In a recent filing for a legal case regarding Minnesota's political deepfake ban, Jeff Hancock admitted to including two fabricated citations and another bibliographic mistake. The renowned researcher acknowledged his errors stemmed from a careless use of ChatGPT, specifically with the new GPT-4o model. Though he is known for his expertise in misinformation, Hancock's reliance on AI tools to draft documents instead resulted in the unintentional insertion of incorrect sources, demonstrating the risks associated with trusting AI for academic integrity.

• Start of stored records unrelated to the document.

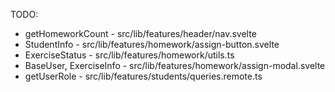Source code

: TODO:

- getHomeworkCount - src/lib/features/header/nav.svelte
- StudentInfo - src/lib/features/homework/assign-button.svelte
- ExerciseStatus - src/lib/features/homework/utils.ts
- BaseUser, ExerciseInfo - src/lib/features/homework/assign-modal.svelte
- getUserRole - src/lib/features/students/queries.remote.ts
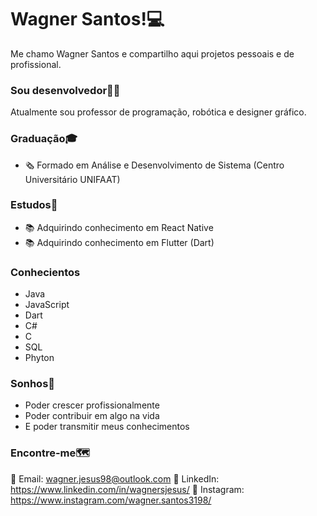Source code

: # Wagner Santos!💻

Me chamo Wagner Santos e compartilho aqui projetos pessoais e de profissional.

### Sou desenvolvedor👨‍💻

Atualmente sou professor de programação, robótica e designer gráfico.

### Graduação🎓

- 🗞 Formado em Análise e Desenvolvimento de Sistema (Centro Universitário UNIFAAT)

### Estudos📖

- 📚 Adquirindo conhecimento em React Native
- 📚 Adquirindo conhecimento em Flutter (Dart)

### Conhecientos

- Java
- JavaScript
- Dart
- C#
- C
- SQL
- Phyton

### Sonhos🔮

- Poder crescer profissionalmente
- Poder contribuir em algo na vida
- E poder transmitir meus conhecimentos 

### Encontre-me🗺

📩 Email: wagner.jesus98@outlook.com
💼 LinkedIn: https://www.linkedin.com/in/wagnersjesus/
🔗 Instagram: https://www.instagram.com/wagner.santos3198/

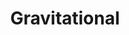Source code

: ---
blog: https://gravitational.com/blog
git: https://github.com/gravitational
logohandle: gravitational
sort: gravitational
title: Gravitational
twitter: https://x.com/gravitationalco
website: https://gravitational.com/
---
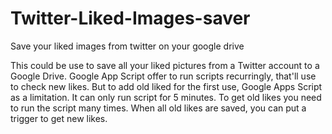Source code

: # Twitter-Liked-Images-saver
Save your liked images from twitter on your google drive

This could be use to save all your liked pictures from a Twitter account to a Google Drive.
Google App Script offer to run scripts recurringly, that'll use to check new likes.
But to add old liked for the first use, Google Apps Script as a limitation. It can only run script for 5 minutes.
To get old likes you need to run the script many times.
When all old likes are saved, you can put a trigger to get new likes.
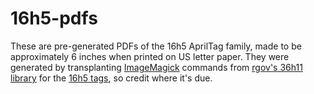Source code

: # 16h5-pdfs

These are pre-generated PDFs of the 16h5 AprilTag family, made to be approximately 6 inches when printed on US letter paper.
They were generated by transplanting [ImageMagick](https://imagemagick.org/) commands from [rgov's 36h11 library](https://github.com/rgov/apriltag-pdfs) for the [16h5 tags](https://github.com/AprilRobotics/apriltag-imgs), so credit where it's due.
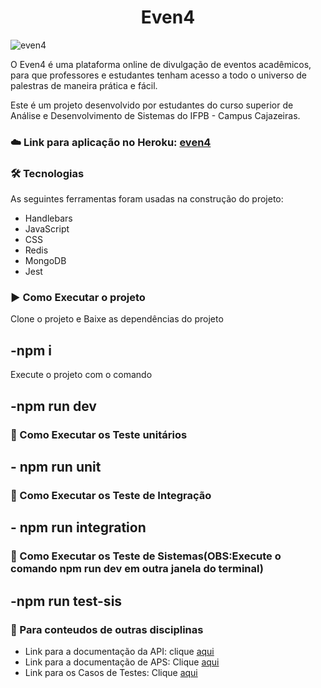 # <h1 align="center"> Even4 </h1>

![even4](https://user-images.githubusercontent.com/20650067/187092021-60fab4af-6ec7-4bd7-a7a5-0d4f412dddc6.png)

 O Even4 é uma plataforma online de divulgação de eventos acadêmicos, para que professores e estudantes tenham acesso a todo o universo de palestras de maneira prática e fácil.

Este é um projeto desenvolvido por estudantes do curso superior de Análise e Desenvolvimento de Sistemas do IFPB - Campus Cajazeiras.

### :cloud: Link para aplicação no Heroku: <a href="http://even4.herokuapp.com/">even4</a>

### 🛠 Tecnologias

As seguintes ferramentas foram usadas na construção do projeto:

- Handlebars
- JavaScript
- CSS
- Redis
- MongoDB
- Jest

### :arrow_forward: Como Executar o projeto
Clone o projeto e
Baixe as dependências do projeto
## -npm i

Execute o projeto com o comando
## -npm run dev


### :test_tube: Como Executar os Teste unitários

 ## - npm run unit

### :test_tube: Como Executar os Teste de Integração

 ## - npm run integration

### :test_tube: Como Executar os Teste de Sistemas(OBS:Execute o comando npm run dev em outra janela do terminal)

 ## -npm run test-sis

### :link: Para conteudos de outras disciplinas
- Link para a documentação da API: clique <a href="www.even4.herokuapp.com">aqui</a> <br>
- Link para a documentação de APS: Clique <a href="https://docs.google.com/document/d/1qfQf5u7qbF6uQDKRJoVQfrzQsWkVPznUbzJ2Y3Ohlz0/edit">aqui</a><br>
- Link para os Casos de Testes: Clique <a href="https://drive.google.com/file/d/1ywtl0A1_-eCunBORs5m5KFunWfx6c0ao/view?usp=sharing">aqui</a>

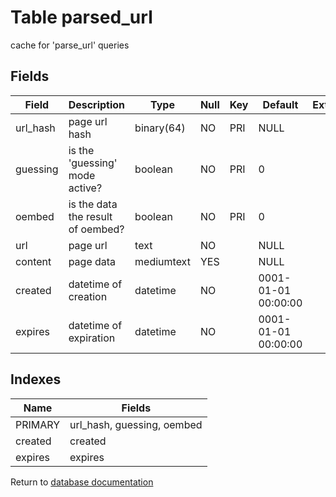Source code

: Table parsed_url
===========

cache for &#039;parse_url&#039; queries

Fields
------

| Field    | Description                       | Type       | Null | Key | Default             | Extra |
| -------- | --------------------------------- | ---------- | ---- | --- | ------------------- | ----- |
| url_hash | page url hash                     | binary(64) | NO   | PRI | NULL                |       |
| guessing | is the &#039;guessing&#039; mode active?    | boolean    | NO   | PRI | 0                   |       |
| oembed   | is the data the result of oembed? | boolean    | NO   | PRI | 0                   |       |
| url      | page url                          | text       | NO   |     | NULL                |       |
| content  | page data                         | mediumtext | YES  |     | NULL                |       |
| created  | datetime of creation              | datetime   | NO   |     | 0001-01-01 00:00:00 |       |
| expires  | datetime of expiration            | datetime   | NO   |     | 0001-01-01 00:00:00 |       |

Indexes
------------

| Name | Fields |
|------|--------|
| PRIMARY | url_hash, guessing, oembed |
| created | created |
| expires | expires |


Return to [database documentation](help/database)

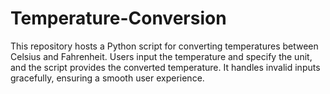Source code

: # Temperature-Conversion
This repository hosts a Python script for converting temperatures between Celsius and Fahrenheit. Users input the temperature and specify the unit, and the script provides the converted temperature. It handles invalid inputs gracefully, ensuring a smooth user experience.
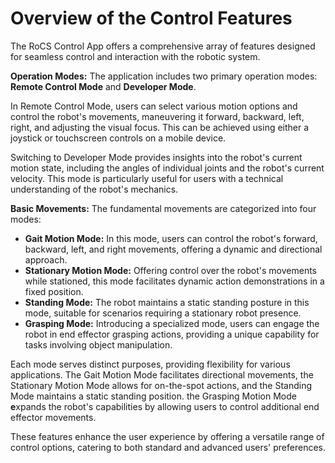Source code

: # Overview of the Control Features

The RoCS Control App offers a comprehensive array of features designed for seamless control and interaction with the robotic system.

**Operation Modes:**
The application includes two primary operation modes: **Remote Control Mode** and **Developer Mode**.

In Remote Control Mode, users can select various motion options and control the robot's movements, maneuvering it forward, backward, left, right, and adjusting the visual focus. This can be achieved using either a joystick or touchscreen controls on a mobile device.

Switching to Developer Mode provides insights into the robot's current motion state, including the angles of individual joints and the robot's current velocity. This mode is particularly useful for users with a technical understanding of the robot's mechanics.

**Basic Movements:**
The fundamental movements are categorized into four modes:

* **Gait Motion Mode:** In this mode, users can control the robot's forward, backward, left, and right movements, offering a dynamic and directional approach.
* **Stationary Motion Mode:** Offering control over the robot's movements while stationed, this mode facilitates dynamic action demonstrations in a fixed position.
* **Standing Mode:** The robot maintains a static standing posture in this mode, suitable for scenarios requiring a stationary robot presence.
* **Grasping Mode:** Introducing a specialized mode, users can engage the robot in end effector grasping actions, providing a unique capability for tasks involving object manipulation.

Each mode serves distinct purposes, providing flexibility for various applications. The Gait Motion Mode facilitates directional movements, the Stationary Motion Mode allows for on-the-spot actions, and the Standing Mode maintains a static standing position. the Grasping  Motion Mode **e**xpands the robot's capabilities by allowing users to control additional end effector movements.

These features enhance the user experience by offering a versatile range of control options, catering to both standard and advanced users' preferences.
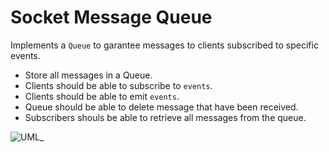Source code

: # Socket Message Queue

Implements a `Queue` to garantee messages to clients subscribed to specific events.

* Store all messages in a Queue.
* Clients should be able to subscribe to `events`.
* Clients should be able to emit `events`.
* Queue should be able to delete message that have been received.
* Subscribers shouls be able to retrieve all messages from the queue.

![UML]()_
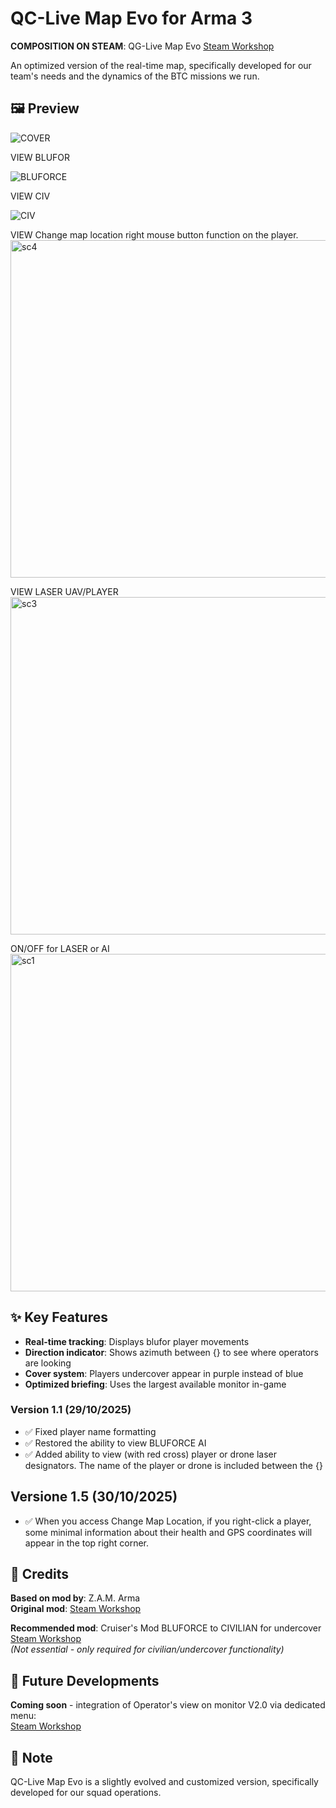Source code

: # QC-Live Map Evo for Arma 3

**COMPOSITION ON STEAM**: QG-Live Map Evo [Steam Workshop](https://steamcommunity.com/sharedfiles/filedetails/?id=3595195576)  

An optimized version of the real-time map, specifically developed for our team's needs and the dynamics of the BTC missions we run.

## 🖼️ Preview

![COVER](https://github.com/user-attachments/assets/362a8aba-373e-42e1-9839-d72599b24b1d)

VIEW BLUFOR

![BLUFORCE](https://github.com/user-attachments/assets/21937959-1b75-4f90-8f69-8c5061adb3e5)

VIEW CIV

![CIV](https://github.com/user-attachments/assets/735cfc54-0fe5-4e4c-aa38-eec5fcc6fb54)

VIEW Change map location right mouse button function on the player.
<img width="960" height="540" alt="sc4" src="https://github.com/user-attachments/assets/f607e336-d921-4f1b-a118-1441cf95ba4f" />

VIEW LASER UAV/PLAYER
<img width="960" height="540" alt="sc3" src="https://github.com/user-attachments/assets/315b564d-5ccc-41b8-82b9-7b201b3b99f9" />

ON/OFF for LASER or AI
<img width="960" height="540" alt="sc1" src="https://github.com/user-attachments/assets/865b4ace-d297-4da9-ba25-03a8e8352281" />



## ✨ Key Features

- **Real-time tracking**: Displays blufor player movements
- **Direction indicator**: Shows azimuth between {} to see where operators are looking
- **Cover system**: Players undercover appear in purple instead of blue
- **Optimized briefing**: Uses the largest available monitor in-game

### Version 1.1 (29/10/2025)
- ✅ Fixed player name formatting
- ✅ Restored the ability to view BLUFORCE AI
- ✅ Added ability to view (with red cross) player or drone laser designators. The name of the player or drone is included between the {}

## Versione 1.5 (30/10/2025)

- ✅ When you access Change Map Location, if you right-click a player, some minimal information about their health and GPS coordinates will appear in the top right corner.

## 🤝 Credits

**Based on mod by**: Z.A.M. Arma  
**Original mod**: [Steam Workshop](https://steamcommunity.com/sharedfiles/filedetails/?id=3018683365)

**Recommended mod**: Cruiser's Mod BLUFORCE to CIVILIAN for undercover  
[Steam Workshop](https://steamcommunity.com/sharedfiles/filedetails/?id=3595437256)  
*(Not essential - only required for civilian/undercover functionality)*

## 🚀 Future Developments

**Coming soon** - integration of Operator's view on monitor V2.0 via dedicated menu:  
[Steam Workshop](https://steamcommunity.com/sharedfiles/filedetails/?id=3595078376)

## 📝 Note

QC-Live Map Evo is a slightly evolved and customized version, specifically developed for our squad operations.
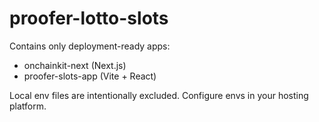 ﻿# proofer-lotto-slots

Contains only deployment-ready apps:
- onchainkit-next (Next.js)
- proofer-slots-app (Vite + React)

Local env files are intentionally excluded. Configure envs in your hosting platform.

... I use tools like GPT-4o to enhance the quality and efficiency of my workflow, including search, analysis, formatting and drafting. But this time, the quality suffered. I fed bullet points into GPT-4o, asking the tool to draft a short paragraph based on what I'd written, including '[cite]' as a reminder to add the appropriate academic citations. Unfortunately, the AI replaced '[cite]' with unfortunately fabricated citations to non-existent journal articles.
I overlooked the two hallucinated citations and did not remember to include the correct ones. I am sorry for my oversight in both instances here and for the additional work it has taken to rectify these errors. This incident serves as a crucial reminder of the importance of vigilance when utilizing AI tools in scholarly work, as the technology can inadvertently propagate misinformation.